The estrogen receptor (ER) is a transcription factor whose activity is normally activated by the hormone estradiol and inhibited by antiestrogen. It has been found that certain mutational changes in the activation function-2 region in the hormone-binding domain of the human ER result in ligand activity inversion mutants, i.e. receptors that are now activated by antiestrogen and inhibited by estrogen. The ER point mutant L540Q is activated by several antiestrogens (the more pure antiestrogens ICI 164,384 and RU 54,876 or the partial antiestrogen trans-hydroxytamoxifen) but not by estradiol. The presence of the F domain and an intact activation function-i in the A/B domain are required for this activity, as is the DNA-binding ability of the receptor. This inverted ligand activity is observed with several estrogen-responsive promoters, both simple and complex; however, the activating ability of antiestrogens is observed only in some cells, highlighting the important role of cell-specific factors in ligand interpretation. The introduction of two additional amino acid changes close to 540 results in receptors that are still not activated by estradiol but are now able to distinguish between partial antiestrogens (which remain agonistic) and pure antiestrogens (which show a greatly reduced stimulatory activity). These ligand activity inversion mutants remain stable in cells in the presence of the antiestrogen ICI 164,384, as does a related ER mutant receptor that shows the normal, wild type ER ligand activity profile in which ICI 164,384 is transcriptionally inactive. Thus, the presence of adequate levels of mutant ER may be necessary but not sufficient for ICI 164,384 to elicit transcriptional activity. These findings highlight the means by which the carboxyl-terminal region in domain E functions to interpret the activity of a ligand, and they demonstrate that rather minimal changes in the ER can result in receptors with inverted response to antiestrogen and estrogen. Such point mutations, if present in estrogen target cells, would result in antiestrogens being seen as growth stimulators, rather than suppressors, with potentially detrimental consequences in terms of breast cancer treatment with antiestrogens.
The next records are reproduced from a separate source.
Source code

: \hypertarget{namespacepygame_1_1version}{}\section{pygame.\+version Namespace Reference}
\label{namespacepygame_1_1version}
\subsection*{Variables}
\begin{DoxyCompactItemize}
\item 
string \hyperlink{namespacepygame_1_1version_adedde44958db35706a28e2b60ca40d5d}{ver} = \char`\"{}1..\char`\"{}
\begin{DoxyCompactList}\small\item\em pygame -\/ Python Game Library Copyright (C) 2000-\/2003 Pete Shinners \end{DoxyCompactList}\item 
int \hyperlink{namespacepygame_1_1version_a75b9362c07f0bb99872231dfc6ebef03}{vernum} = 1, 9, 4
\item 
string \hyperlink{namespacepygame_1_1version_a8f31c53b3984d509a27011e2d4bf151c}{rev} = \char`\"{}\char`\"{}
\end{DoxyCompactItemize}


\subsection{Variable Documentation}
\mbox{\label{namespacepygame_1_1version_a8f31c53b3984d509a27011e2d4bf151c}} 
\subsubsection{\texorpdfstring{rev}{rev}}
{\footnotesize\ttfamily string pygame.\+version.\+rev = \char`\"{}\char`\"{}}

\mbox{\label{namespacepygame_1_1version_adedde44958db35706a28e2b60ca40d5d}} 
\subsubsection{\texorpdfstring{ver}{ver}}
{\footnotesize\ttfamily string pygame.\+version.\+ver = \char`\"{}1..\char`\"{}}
雌激素受体(ER)是一种转录因子,其活性通常由激素雌二醇激活,并被抗雌激素抑制。已发现人ER激素结合域中激活功能-2区域的某些突变会导致配体活性反转突变体,即现在被抗雌激素激活并被雌激素抑制的受体。ER点突变体L540Q可被几种抗雌激素激活(更纯的抗雌激素ICI 164,384和RU 54,876或部分抗雌激素反式羟基他莫昔芬),但不能被雌二醇激活。这种活性需要F结构域的存在以及A/B结构域中完整的激活功能-1,受体的DNA结合能力也是如此。在几个简单和复杂的雌激素反应性启动子中都观察到了这种反转的配体活性;然而,抗雌激素的激活能力仅在某些细胞中观察到,这突出了细胞特异性因子在配体解读中的重要作用。在靠近540处引入另外两个氨基酸变化会产生仍然不能被雌二醇激活但现在能够区分部分抗雌激素(仍然具有激动作用)和纯抗雌激素(显示出大大降低的刺激活性)的受体。这些配体活性反转突变体在存在抗雌激素ICI 164,384的细胞中保持稳定,一种相关的ER突变体受体也是如此,该受体显示出正常的野生型ER配体活性谱,其中ICI 164,384在转录上无活性。因此,存在足够水平的突变体ER可能是ICI 164,384引发转录活性所必需的,但不是充分的。这些发现突出了E结构域中的羧基末端区域解释配体活性的方式,并且它们证明ER中相当微小的变化可以导致对抗雌激素和雌激素反应反转的受体。这种点突变如果存在于雌激素靶细胞中,将导致抗雌激素被视为生长刺激剂而非抑制剂,这在抗雌激素治疗乳腺癌方面可能产生有害后果。